A chapter on surprises and catastrophes ranges over lack of preparation and poor response to floods, hurricanes and earthquakes. George W. Bush, Hurricane Katrina and New Orleans gives Bush an encore role in the book. It also discusses COVID in the context of just being the most recent example of how we have failed to deal with problems such as HIV AIDS and Ebola.

A section on secrets and lies reprises State secrets, the Jesuit Baltasar Gracian and Francis Bacon, Machiavelli, the Katyn massacre cover up, Chernobyl, the Pentagon Papers, post-truth, lies and much more.

The book’s penultimate chapter addresses uncertain futures including forecasting, Black Swan events, risk, Chernobyl, the mathematician Bernoulli, economics, futurology and Andrei Amalrik’s 1970 prescience about the fate of the Soviet Union.

The final chapter looks at the historians “who never know as much about the past as they would like to, and often less than they think they do.”

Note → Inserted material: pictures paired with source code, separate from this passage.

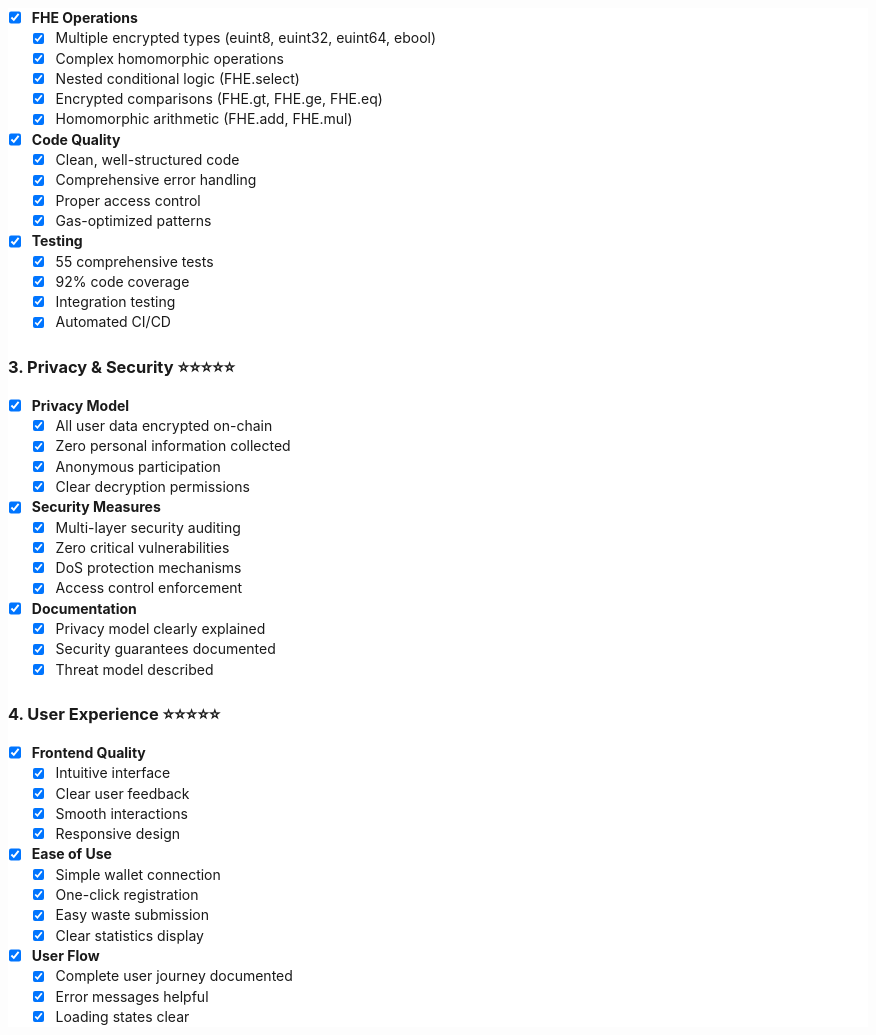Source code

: - [x] **FHE Operations**
  - [x] Multiple encrypted types (euint8, euint32, euint64, ebool)
  - [x] Complex homomorphic operations
  - [x] Nested conditional logic (FHE.select)
  - [x] Encrypted comparisons (FHE.gt, FHE.ge, FHE.eq)
  - [x] Homomorphic arithmetic (FHE.add, FHE.mul)

- [x] **Code Quality**
  - [x] Clean, well-structured code
  - [x] Comprehensive error handling
  - [x] Proper access control
  - [x] Gas-optimized patterns

- [x] **Testing**
  - [x] 55 comprehensive tests
  - [x] 92% code coverage
  - [x] Integration testing
  - [x] Automated CI/CD

### 3. Privacy & Security ⭐⭐⭐⭐⭐

- [x] **Privacy Model**
  - [x] All user data encrypted on-chain
  - [x] Zero personal information collected
  - [x] Anonymous participation
  - [x] Clear decryption permissions

- [x] **Security Measures**
  - [x] Multi-layer security auditing
  - [x] Zero critical vulnerabilities
  - [x] DoS protection mechanisms
  - [x] Access control enforcement

- [x] **Documentation**
  - [x] Privacy model clearly explained
  - [x] Security guarantees documented
  - [x] Threat model described

### 4. User Experience ⭐⭐⭐⭐⭐

- [x] **Frontend Quality**
  - [x] Intuitive interface
  - [x] Clear user feedback
  - [x] Smooth interactions
  - [x] Responsive design

- [x] **Ease of Use**
  - [x] Simple wallet connection
  - [x] One-click registration
  - [x] Easy waste submission
  - [x] Clear statistics display

- [x] **User Flow**
  - [x] Complete user journey documented
  - [x] Error messages helpful
  - [x] Loading states clear
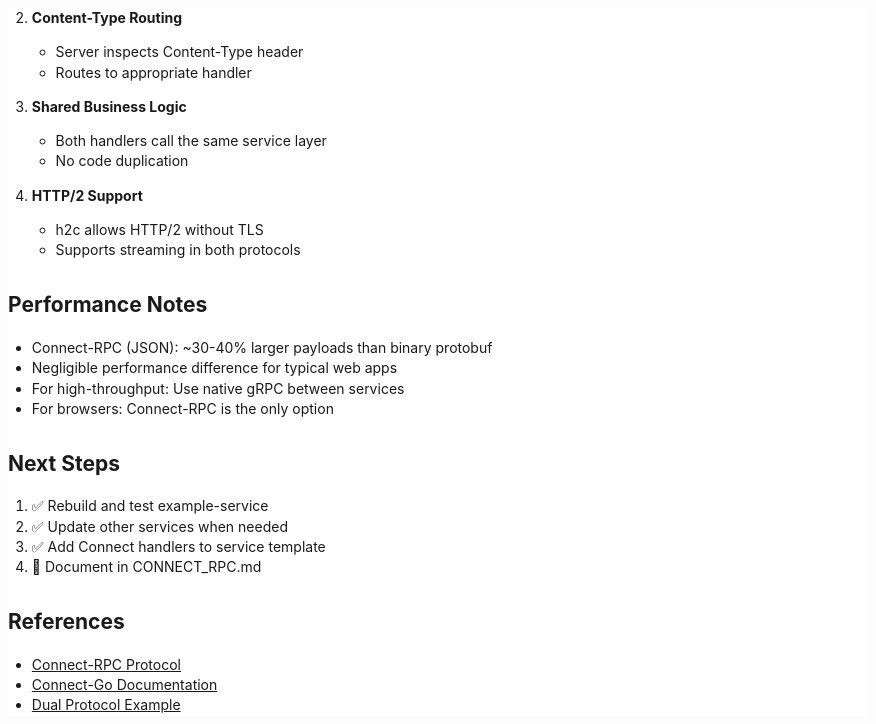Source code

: 2. **Content-Type Routing**
   - Server inspects Content-Type header
   - Routes to appropriate handler

3. **Shared Business Logic**
   - Both handlers call the same service layer
   - No code duplication

4. **HTTP/2 Support**
   - h2c allows HTTP/2 without TLS
   - Supports streaming in both protocols

## Performance Notes

- Connect-RPC (JSON): ~30-40% larger payloads than binary protobuf
- Negligible performance difference for typical web apps
- For high-throughput: Use native gRPC between services
- For browsers: Connect-RPC is the only option

## Next Steps

1. ✅ Rebuild and test example-service
2. ✅ Update other services when needed
3. ✅ Add Connect handlers to service template
4. 📝 Document in CONNECT_RPC.md

## References

- [Connect-RPC Protocol](https://connectrpc.com/docs/protocol)
- [Connect-Go Documentation](https://connectrpc.com/docs/go/getting-started)
- [Dual Protocol Example](https://connectrpc.com/docs/go/deployment#dual-protocol-support)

The final lines start with Mark Twain: “We are all ignorant, just about different things”.

Burke concludes the text with “The trouble is that those with power often lack the knowledges they need, while those who possess those knowledges lack power.”

The book includes a glossary of terms – three pages of definitions of forms of ignorance – an essential guide to identifying the precise form you need to deal with.

Regular readers will be aware of my occasional references to another Burke book – The Fabrication of Louis IV. The blog frequently pressed it on US colleagues to demonstrate that PR wasn’t invented in the USA. But it’s also a fascinating book about power – how to wield it, how to justify it and how to promote it.